At Hillsboro Aero Academy in Troutdale, Oregon, rotorcraft training continues although the number of students and flight hours dropped during the pandemic. “The travel ban hit us hard,” said Jared Friend, general manager of the company’s Troutdale location.
Although Hillsboro Aero moved into its current building at Troutdale Airport in 2008, it wasn’t until 2019 that this facility switched to helicopter-only training. Hillsboro Aero operates combined fixed-wing and helicopter training facilities in Redmond, Oregon, and North Las Vegas, Nevada, and until the move in 2019, its Hillsboro, Oregon facility also offered training in both. Annual flight hours for the whole company were about 64,500 during 2020. “We took a hit of about 25 percent on flight hours [in 2020],” Friend said.
Traffic at Hillsboro was getting too busy for effective helicopter training, however, so the company decided to move all its Portland-area helicopter training activities to Troutdale, where getting airborne is much faster and the proximity to wide-open spaces is better.
About 90 percent of Hillsboro Aero’s students are ab initio, with the remainder already coming with some experience or transitioning from fixed-wing into helicopters. Until the pandemic, many of the academy’s students—both fixed-wing and helicopter—were from China, but Covid halted their ability to travel to the U.S. Hillsboro Aero also hosts students from Europe, and their ranks also thinned during the pandemic but European students have been starting to return.
Most students starting from zero experience can train to become a helicopter flight instructor in about 18 months, flying once a day for six days a week. Some dedicated students can get through the course in a year. In addition to the normal certificates and ratings, Hillsboro Aero also offers mountain flying and external load operations training. The fleet includes 18 Robinson R22s and one R44 as well as two Frasca TruFlite helicopter simulators.
A key part of Hillsboro Aero’s safety program is helping new pilots understand not only how to assess risk but also how to put that assessment into practice in real-life conditions. It’s easy to say on the ground, if such-and-such happens, I’ll turn around or land. But in the reality of subtly worsening weather and the pressure to reach the destination, some pilots might push their luck beyond their skill levels.
Hillsboro Aero subscribes to the HAI Land and Live program. From day one, according to Friend, instructors instill in students the concept of taking advantage of the helicopter’s inherent capabilities to land safely short of the destination instead of trying to fulfill the mission in marginal conditions.
But saying you’re going to do that is no guarantee that in the pressure of the moment, that’s what you will do.

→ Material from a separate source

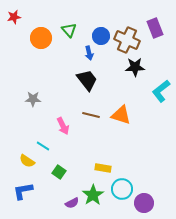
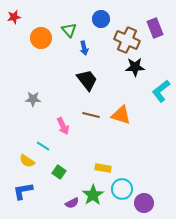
blue circle: moved 17 px up
blue arrow: moved 5 px left, 5 px up
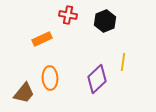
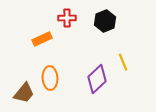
red cross: moved 1 px left, 3 px down; rotated 12 degrees counterclockwise
yellow line: rotated 30 degrees counterclockwise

Consequently, Hillsboro Aero teaches students the concept of the en-route descent point (EDP), which Friend learned at a "flying into inadvertent instrument meteorological conditions" course.
Before taking off, the student has to specify their particular EDP, and it could vary depending on the experience of the pilot.

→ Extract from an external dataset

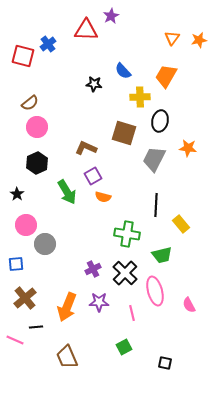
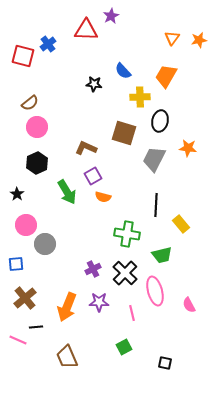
pink line at (15, 340): moved 3 px right
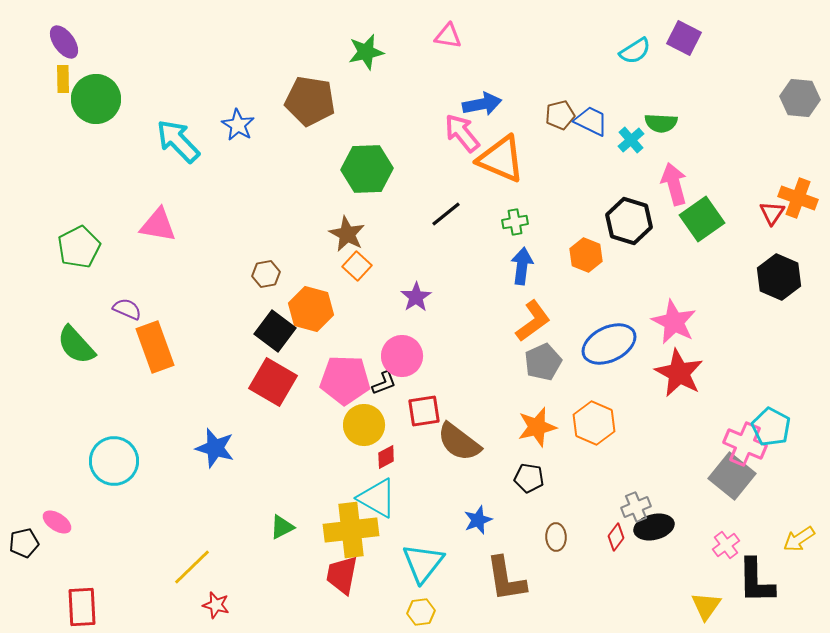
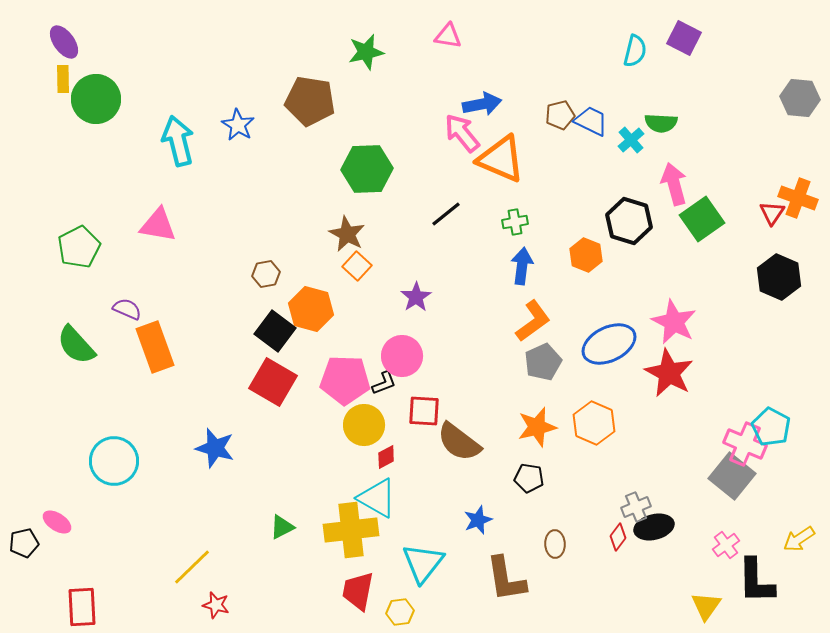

For example, a relatively low-time student might create an EDP that says, “If I have to reduce speed by five or more knots twice,” (due to deteriorating weather), “then I will either land or turn around.” Another example is that if the pilot finds himself lowering the collective two times or more and, due to the lower power output, descending 200 feet below the flight-planned altitude, then he would turn around or land.
“It’s all about recognizing these decision points,” Friend explained. “Each student makes that pledge before they get into the helicopter.” Because the student helped define the EDP, which they are comfortable with, it becomes a personal limitation.
“So often we play the ‘I can get there’ game,” he said. “You keep convincing yourself to move forward. If you don’t have an en-route descent point, you push it a little more.”
That the EDP concept works is evident in that Hillsboro Aero pilots do choose the safer outcome and land their helicopters in fields away from the destination. “It’s no problem,” Friend said.
When these students make their way into the wider aviation world and start flying customers, they have to deal with the insidious issue of passenger pressure. Friend used to fly a news helicopter and was given some cogent advice by another news pilot, which he has followed ever since. The advice is that every story is the most important story, but in fact, tomorrow’s story will become another important one with all the attendant pressure on the pilot to take risks to capture the video. “There is a lot of pressure to go fly and get the shots,” he said. Customers need to understand the severity of the situation if they pressure pilots. “That’s when accidents start,” he said.